Check your vehicle’s load capacity to make sure you aren’t putting too much weight in the car. On most new cars, the total weight you can carry is printed on the door placard inside the driver’s door jam. This load rating includes all the passengers and cargo.
With extra weight comes extra fuel consumption, so try to carry only what you need and some emergency supplies. If you’re not using the roof rack, remove it (if possible) as it can significantly worsen your fuel economy.
If you have to carry a roof top cargo box, fill it only with light bulky items as adding items on the roof increases the vehicle’s centre of gravity and heavy loads on the roof can make the vehicle more difficult to handle in emergency situations.
Schedule a check-up
Schedule a check-up before you head out on the road. Performing basic maintenance on your vehicle before you head out such as checking wipers and fluid levels can help you to avoid issues while away from home.
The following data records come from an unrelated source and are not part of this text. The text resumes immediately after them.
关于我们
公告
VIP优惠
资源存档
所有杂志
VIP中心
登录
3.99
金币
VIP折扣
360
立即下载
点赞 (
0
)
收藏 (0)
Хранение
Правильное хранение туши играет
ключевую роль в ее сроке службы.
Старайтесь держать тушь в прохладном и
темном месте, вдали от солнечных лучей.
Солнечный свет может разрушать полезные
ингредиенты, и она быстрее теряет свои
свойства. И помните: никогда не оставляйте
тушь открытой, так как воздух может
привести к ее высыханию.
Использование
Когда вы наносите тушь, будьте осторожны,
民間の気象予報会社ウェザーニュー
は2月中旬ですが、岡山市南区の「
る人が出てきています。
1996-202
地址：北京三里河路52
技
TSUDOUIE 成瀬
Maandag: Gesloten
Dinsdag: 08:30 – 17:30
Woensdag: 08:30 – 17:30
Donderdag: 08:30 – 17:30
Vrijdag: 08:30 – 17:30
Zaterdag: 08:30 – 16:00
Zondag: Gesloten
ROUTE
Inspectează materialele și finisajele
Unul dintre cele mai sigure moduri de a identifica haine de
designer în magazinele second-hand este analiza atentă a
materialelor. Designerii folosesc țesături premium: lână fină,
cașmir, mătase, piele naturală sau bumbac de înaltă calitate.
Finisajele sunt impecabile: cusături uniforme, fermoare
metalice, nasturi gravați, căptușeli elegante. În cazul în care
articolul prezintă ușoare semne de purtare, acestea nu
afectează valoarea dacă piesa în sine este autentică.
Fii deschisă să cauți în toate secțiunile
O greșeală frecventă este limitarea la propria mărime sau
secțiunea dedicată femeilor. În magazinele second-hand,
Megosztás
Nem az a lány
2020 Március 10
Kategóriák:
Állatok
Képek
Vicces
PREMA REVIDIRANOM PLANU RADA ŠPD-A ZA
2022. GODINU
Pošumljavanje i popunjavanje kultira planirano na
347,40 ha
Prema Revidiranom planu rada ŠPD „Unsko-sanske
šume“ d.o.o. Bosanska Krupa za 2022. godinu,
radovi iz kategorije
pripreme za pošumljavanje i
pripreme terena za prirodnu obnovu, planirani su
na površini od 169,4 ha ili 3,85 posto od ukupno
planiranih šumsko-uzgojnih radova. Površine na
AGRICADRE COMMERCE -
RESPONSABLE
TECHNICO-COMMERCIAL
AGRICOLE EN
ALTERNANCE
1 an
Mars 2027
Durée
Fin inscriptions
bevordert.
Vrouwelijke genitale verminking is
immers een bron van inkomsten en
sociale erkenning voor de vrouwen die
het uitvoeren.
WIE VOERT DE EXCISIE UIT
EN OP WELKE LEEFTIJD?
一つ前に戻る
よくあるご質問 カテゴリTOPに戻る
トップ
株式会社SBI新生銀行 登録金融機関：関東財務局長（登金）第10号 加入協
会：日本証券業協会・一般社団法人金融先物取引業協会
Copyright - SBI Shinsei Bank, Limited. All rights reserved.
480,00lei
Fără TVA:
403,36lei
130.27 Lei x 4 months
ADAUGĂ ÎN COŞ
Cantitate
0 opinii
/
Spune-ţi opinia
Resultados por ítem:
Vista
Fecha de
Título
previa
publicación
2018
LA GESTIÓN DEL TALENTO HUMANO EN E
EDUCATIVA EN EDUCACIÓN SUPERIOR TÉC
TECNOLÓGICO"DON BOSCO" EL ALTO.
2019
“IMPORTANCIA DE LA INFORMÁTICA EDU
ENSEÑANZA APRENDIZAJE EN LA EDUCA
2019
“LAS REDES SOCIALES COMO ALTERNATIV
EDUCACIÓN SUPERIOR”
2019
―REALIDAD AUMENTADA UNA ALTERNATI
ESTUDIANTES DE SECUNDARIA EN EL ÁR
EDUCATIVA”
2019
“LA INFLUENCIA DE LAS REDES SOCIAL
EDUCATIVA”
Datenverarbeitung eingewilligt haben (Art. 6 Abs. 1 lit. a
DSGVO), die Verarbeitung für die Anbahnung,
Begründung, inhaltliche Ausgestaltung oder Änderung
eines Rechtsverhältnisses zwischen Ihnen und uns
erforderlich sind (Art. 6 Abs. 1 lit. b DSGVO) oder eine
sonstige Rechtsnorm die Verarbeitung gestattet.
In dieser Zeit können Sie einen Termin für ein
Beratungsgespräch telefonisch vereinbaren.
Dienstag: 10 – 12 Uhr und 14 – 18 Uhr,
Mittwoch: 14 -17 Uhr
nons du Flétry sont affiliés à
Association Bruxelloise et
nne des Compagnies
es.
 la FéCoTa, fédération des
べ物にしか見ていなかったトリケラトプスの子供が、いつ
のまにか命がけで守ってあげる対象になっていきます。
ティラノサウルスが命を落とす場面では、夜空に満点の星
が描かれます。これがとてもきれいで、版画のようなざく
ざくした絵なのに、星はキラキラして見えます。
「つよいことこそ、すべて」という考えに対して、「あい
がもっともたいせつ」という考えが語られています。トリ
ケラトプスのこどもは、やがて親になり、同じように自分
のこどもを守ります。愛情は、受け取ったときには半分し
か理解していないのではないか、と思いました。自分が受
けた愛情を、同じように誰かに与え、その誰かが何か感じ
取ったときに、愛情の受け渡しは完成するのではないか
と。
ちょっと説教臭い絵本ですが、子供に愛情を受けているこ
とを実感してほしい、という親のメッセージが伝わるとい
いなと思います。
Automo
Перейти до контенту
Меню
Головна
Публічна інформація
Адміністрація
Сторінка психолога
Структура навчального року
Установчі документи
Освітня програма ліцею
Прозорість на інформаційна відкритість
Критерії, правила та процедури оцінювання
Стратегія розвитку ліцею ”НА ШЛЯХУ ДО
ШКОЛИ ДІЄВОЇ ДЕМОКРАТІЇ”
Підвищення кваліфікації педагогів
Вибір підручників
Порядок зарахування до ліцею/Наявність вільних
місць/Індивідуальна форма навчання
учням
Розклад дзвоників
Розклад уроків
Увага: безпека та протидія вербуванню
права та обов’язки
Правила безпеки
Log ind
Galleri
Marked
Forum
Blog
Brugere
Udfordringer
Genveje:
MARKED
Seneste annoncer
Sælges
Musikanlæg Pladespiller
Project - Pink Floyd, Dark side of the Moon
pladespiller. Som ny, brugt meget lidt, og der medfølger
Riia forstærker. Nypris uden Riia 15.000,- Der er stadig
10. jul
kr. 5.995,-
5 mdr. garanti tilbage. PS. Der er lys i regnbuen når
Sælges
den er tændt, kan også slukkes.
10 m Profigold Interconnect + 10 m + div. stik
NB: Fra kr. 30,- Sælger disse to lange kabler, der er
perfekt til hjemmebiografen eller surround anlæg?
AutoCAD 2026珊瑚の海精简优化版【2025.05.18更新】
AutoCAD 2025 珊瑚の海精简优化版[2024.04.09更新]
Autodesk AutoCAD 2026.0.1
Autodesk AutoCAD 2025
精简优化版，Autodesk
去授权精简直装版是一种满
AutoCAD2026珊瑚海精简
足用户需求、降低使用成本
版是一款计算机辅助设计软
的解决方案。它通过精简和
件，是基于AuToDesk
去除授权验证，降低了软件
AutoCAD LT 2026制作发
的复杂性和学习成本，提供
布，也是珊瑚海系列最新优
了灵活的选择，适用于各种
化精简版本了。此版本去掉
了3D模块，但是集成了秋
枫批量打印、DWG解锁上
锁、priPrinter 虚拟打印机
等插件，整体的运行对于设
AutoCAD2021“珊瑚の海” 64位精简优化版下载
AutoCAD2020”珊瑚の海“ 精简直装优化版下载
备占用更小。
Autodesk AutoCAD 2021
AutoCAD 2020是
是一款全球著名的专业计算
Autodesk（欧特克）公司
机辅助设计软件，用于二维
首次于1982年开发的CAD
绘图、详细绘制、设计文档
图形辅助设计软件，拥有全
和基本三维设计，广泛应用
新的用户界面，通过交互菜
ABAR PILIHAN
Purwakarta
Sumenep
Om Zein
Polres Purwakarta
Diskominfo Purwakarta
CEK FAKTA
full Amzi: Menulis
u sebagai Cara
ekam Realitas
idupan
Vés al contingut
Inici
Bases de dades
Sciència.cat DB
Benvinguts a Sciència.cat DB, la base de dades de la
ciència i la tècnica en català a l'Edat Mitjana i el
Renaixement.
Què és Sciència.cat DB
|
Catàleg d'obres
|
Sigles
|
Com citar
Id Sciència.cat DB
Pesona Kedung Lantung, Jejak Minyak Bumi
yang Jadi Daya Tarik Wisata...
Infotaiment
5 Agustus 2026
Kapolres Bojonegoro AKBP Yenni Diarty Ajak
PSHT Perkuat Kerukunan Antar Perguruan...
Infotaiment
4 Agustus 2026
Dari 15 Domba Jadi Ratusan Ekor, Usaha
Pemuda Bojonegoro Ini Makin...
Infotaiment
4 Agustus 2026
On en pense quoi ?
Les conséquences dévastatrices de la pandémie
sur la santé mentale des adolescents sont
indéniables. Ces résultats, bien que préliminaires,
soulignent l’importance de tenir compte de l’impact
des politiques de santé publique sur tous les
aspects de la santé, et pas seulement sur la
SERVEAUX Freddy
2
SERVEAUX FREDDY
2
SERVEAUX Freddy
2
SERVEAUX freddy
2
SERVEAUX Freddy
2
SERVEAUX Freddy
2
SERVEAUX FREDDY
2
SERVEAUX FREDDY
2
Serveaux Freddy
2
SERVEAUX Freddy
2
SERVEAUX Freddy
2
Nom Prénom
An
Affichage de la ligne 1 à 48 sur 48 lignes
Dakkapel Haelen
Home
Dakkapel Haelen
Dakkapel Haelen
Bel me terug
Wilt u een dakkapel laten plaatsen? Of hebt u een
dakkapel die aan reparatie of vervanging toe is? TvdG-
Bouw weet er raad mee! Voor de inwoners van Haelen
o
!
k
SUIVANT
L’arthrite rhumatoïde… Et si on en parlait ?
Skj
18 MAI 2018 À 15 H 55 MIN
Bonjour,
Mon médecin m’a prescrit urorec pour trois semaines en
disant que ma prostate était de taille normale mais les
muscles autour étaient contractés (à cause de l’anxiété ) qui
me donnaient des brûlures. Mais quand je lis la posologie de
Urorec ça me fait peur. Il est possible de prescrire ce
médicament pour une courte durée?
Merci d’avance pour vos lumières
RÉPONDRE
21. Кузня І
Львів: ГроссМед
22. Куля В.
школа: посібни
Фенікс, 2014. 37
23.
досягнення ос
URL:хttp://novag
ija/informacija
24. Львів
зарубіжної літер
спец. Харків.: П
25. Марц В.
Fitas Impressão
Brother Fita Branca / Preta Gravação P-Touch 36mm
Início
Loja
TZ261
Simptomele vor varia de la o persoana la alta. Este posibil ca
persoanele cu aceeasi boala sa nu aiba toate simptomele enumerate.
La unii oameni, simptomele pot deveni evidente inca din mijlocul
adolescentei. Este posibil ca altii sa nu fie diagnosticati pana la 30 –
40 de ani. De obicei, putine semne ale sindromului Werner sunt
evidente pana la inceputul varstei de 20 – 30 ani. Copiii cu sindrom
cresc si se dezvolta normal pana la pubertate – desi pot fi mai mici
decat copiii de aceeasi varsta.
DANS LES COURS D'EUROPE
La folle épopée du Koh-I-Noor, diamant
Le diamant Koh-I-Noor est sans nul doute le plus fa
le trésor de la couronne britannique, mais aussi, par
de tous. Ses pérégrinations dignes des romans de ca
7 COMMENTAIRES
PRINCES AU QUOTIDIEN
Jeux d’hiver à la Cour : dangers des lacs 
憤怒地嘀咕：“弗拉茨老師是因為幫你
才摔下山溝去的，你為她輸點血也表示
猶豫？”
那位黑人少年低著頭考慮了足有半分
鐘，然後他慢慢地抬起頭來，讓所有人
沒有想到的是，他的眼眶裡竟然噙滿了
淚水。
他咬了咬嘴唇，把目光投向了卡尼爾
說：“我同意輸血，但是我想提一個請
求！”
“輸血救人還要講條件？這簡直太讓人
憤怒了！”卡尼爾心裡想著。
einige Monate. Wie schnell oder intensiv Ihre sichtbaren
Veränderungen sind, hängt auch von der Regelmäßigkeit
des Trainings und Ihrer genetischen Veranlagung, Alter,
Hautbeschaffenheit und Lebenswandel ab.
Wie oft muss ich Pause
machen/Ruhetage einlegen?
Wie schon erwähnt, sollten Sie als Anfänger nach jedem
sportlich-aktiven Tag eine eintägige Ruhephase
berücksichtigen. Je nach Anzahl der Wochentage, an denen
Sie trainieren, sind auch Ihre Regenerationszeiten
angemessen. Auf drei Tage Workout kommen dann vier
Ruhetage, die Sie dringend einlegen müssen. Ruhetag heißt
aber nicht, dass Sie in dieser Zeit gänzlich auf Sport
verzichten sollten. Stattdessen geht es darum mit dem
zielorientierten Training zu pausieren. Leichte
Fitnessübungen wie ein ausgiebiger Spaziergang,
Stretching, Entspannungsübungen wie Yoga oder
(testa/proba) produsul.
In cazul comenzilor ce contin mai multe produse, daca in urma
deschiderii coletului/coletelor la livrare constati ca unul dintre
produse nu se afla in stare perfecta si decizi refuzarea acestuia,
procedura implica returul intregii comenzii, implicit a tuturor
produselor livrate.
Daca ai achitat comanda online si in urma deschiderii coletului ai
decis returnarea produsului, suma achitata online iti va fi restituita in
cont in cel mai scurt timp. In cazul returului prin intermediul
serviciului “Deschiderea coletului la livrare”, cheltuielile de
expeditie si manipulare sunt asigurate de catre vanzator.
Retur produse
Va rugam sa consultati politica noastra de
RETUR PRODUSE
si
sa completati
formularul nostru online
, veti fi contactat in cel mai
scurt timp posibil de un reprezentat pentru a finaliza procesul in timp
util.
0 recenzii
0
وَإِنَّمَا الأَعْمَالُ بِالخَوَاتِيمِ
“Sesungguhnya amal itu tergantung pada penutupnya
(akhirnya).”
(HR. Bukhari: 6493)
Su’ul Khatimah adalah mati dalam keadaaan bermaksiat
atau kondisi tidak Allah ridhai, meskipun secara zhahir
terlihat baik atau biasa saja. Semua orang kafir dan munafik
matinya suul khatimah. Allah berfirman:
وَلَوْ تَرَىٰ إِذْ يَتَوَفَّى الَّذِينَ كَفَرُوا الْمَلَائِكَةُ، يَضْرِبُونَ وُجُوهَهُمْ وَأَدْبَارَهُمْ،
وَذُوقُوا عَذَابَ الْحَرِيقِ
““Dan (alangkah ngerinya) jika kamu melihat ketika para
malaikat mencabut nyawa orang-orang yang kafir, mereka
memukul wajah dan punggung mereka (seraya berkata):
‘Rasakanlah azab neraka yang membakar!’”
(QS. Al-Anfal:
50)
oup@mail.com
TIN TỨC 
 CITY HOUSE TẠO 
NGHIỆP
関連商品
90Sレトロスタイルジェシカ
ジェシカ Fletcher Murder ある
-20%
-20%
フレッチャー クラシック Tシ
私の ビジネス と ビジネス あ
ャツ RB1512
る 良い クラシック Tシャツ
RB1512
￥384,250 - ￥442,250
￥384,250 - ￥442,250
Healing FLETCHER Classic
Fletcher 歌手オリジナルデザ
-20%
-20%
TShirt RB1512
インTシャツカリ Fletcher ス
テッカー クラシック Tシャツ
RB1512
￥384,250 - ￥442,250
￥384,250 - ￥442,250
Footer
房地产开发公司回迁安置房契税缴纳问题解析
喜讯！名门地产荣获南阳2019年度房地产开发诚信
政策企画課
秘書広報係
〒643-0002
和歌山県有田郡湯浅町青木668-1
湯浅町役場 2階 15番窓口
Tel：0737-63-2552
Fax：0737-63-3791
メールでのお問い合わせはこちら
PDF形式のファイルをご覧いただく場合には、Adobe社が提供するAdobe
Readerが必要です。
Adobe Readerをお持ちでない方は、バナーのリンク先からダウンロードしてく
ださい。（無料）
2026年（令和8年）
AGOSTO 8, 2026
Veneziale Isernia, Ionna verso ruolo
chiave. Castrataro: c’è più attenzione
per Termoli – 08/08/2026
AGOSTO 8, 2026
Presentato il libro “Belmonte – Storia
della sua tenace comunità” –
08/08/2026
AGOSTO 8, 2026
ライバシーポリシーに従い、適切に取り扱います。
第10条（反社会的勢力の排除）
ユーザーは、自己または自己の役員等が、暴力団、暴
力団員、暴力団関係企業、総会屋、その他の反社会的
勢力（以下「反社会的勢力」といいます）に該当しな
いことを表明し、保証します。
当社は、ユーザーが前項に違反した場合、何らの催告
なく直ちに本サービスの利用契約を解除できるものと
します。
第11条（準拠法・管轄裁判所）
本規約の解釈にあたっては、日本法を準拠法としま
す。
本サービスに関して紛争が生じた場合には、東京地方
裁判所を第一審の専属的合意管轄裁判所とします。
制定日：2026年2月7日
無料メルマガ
If it is almost time to get the oil changed, do it before you leave. A long trip can put additional stress on your motor. Also don’t think that adding extra oil by yourself will work like an oil change, because that does not get rid of the sludge from old used oil. You may not realize this due to the fact that your continuously adding new cleaner oil which makes it appear as if it’s clean oil.
Now that you’ve followed all 5 of these steps, just roll down the windows, turn on the radio and enjoy the open road!